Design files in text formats

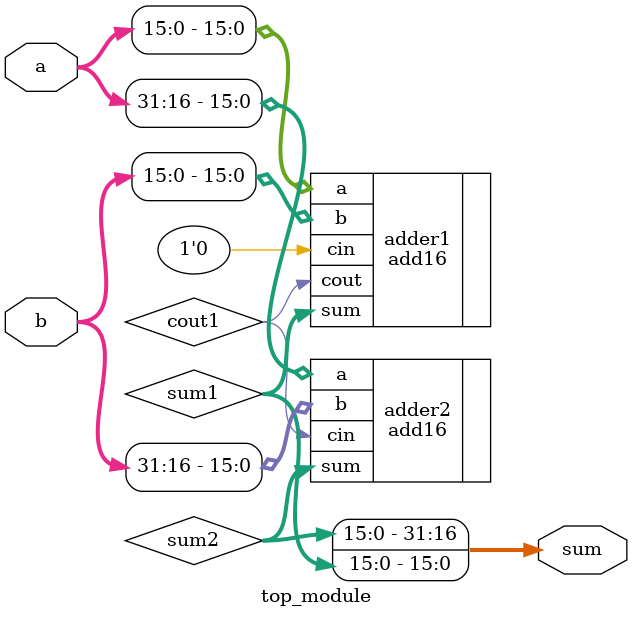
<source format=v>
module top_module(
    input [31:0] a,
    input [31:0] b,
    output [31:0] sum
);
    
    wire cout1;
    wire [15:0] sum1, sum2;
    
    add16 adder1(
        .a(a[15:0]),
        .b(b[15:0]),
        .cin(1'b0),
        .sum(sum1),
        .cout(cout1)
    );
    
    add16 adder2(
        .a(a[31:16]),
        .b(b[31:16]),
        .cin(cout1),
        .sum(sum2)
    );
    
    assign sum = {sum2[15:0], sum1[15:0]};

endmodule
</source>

**WHAT IS REQUIRED:**
An exact copy of all the entries is required, and it must contain no pictures.

**EXPECTED ANSWER:**
<source format=v>
module top_module(
    input [31:0] a,
    input [31:0] b,
    output [31:0] sum
);
    
    wire cout1;
    wire [15:0] sum1, sum2;
    
    add16 adder1(
        .a(a[15:0]),
        .b(b[15:0]),
        .cin(1'b0),
        .sum(sum1),
        .cout(cout1)
    );
    
    add16 adder2(
        .a(a[31:16]),
        .b(b[31:16]),
        .cin(cout1),
        .sum(sum2)
    );
    
    assign sum = {sum2[15:0], sum1[15:0]};

endmodule
</source>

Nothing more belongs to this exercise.